Laut Medienberichten aus Syrien sollen die Waffen tatsächlich aus Österreich stammen. Bestimmte Merkmale sprächen für eine österreichische Produktion. „Wir haben das überprüft und herausgefunden, dass die Gewehre wahrscheinlich aus eine Zeit stammt, als noch die verstaatlichten Steyr-Werke die Waffen verkauften“, erklärt Markus Schindler, Sprecher von SteyrMannlicher.
Weitere StG 77 könnten aus Saudi-Arabien oder Tunesien nach Syrien gekommen sein. Steyr-Mannlicher lieferte die Sturmgewehre in beide Länder. Jetzt posieren ISKämpfer und Rebellen der Freien Syrischen Armee mit den Waffen. Bei Steyr-Mannlicher geht man in den meisten Fällen von Fälschun- gen aus. Nur über die Seriennummer könne man den Weg der Waffe nachvollziehen.
Für Aufsehen sorgte ein Internetvideo, das die islamistische Terrorgruppe Boko Haram in Nigeria auf einem Panzer zeigt. Militärexperten sahen darauf einen österreichischen Saurer-Panzer. Solche Panzer waren von den österreichischen Saurer-Werken entwickelt und nach der Übernahme von SteyrDaimler-Puch produziert worden. Unklarheit herrscht darüber, wie der Panzer in die Hände der Boko Haram kam. Am wahrscheinlichsten stammt er von einem Verkauf an Nigeria in den 1980er-Jahren.
In Zeiten moderner Kriegsführung werden laut Experten weniger Panzer verkauft, dafür mehr Hochtechnologie, die für zivile oder militärische Zwecke eingesetzt werden kann, etwa Drohnen. Diese sogenannten Dual-Use-Güter werden bei der Ausfuhr nicht so streng kontrolliert. Das Wirtschaftsministerium überprüft die Ausfuhr, das Außenministerium muss um seine Einschätzung gefragt werden. Laut Medienberichten wurde heuer eine österreichische Drohne im Jemen abgeschossen. 2008 hatte das Wirtschaftsministerium in Wien den Verkauf von Drohnen an die Vereinigten Arabischen Emirate bewilligt, allerdings nur für zivile Zwecke.

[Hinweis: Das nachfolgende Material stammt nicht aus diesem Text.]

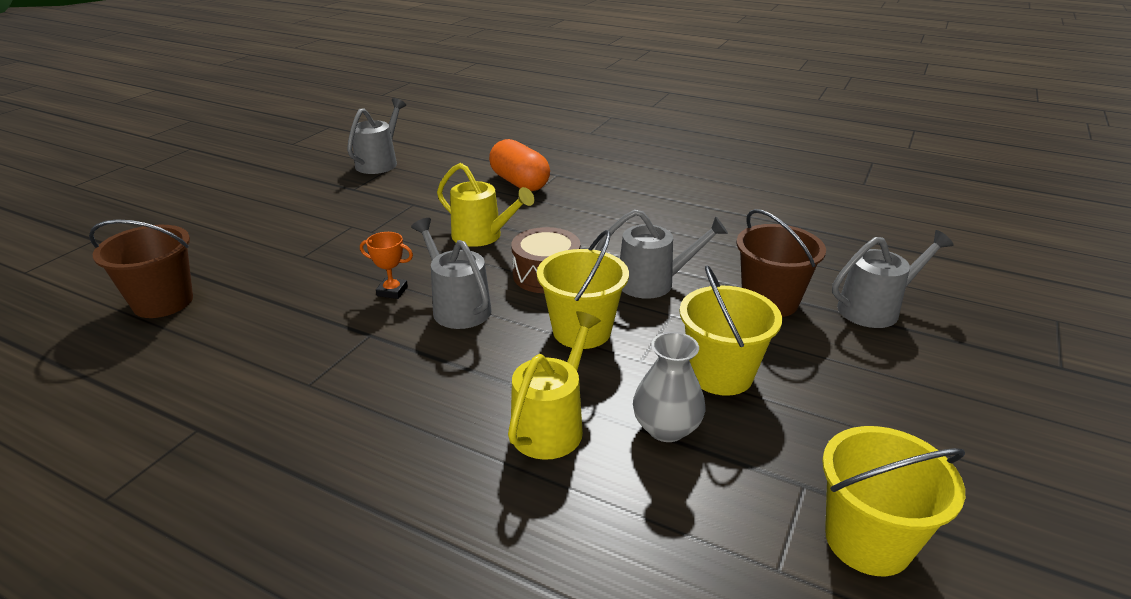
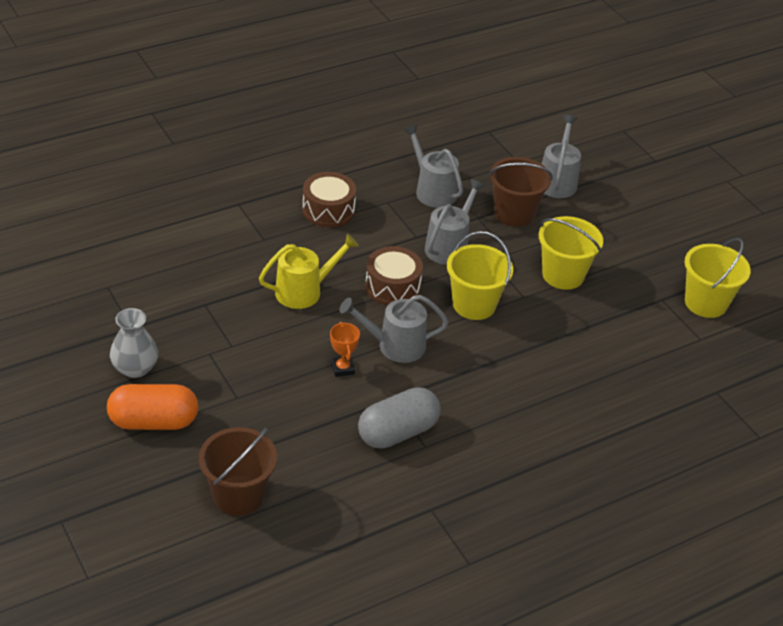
camera: 60 degrees left, 10 degrees up
grey watering can [347,98,406,174] -> grey watering can moved to [403,125,463,208]
orange trophy [360,232,413,299] -> orange trophy turned 60 degrees counterclockwise [330,322,360,377]
orange capsule [489,139,550,191] -> orange capsule moved to [107,384,198,430]
yellow watering can [508,311,601,460] -> none
grey vase [633,332,705,442] -> grey vase moved to [110,308,158,378]
none -> brown drum [302,172,356,227]
none -> grey capsule [358,387,441,448]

Im Jemen führt eine Koalition arabischer Staaten unter Führung Saudi-Arabiens einen erbarmungslosen Krieg gegen Huthi-Rebellen.
Der Nahe Osten ist trotz instabiler Lage und zahlreicher Menschenrechtsprobleme ein guter Absatzmarkt für österreichische Waffen. Laut Statistik Austria wurden seit 1995 allein nach Saudi-Arabien Waffen, Munition, Waffenteile und Zubehör um 38,5 Millionen Euro geliefert.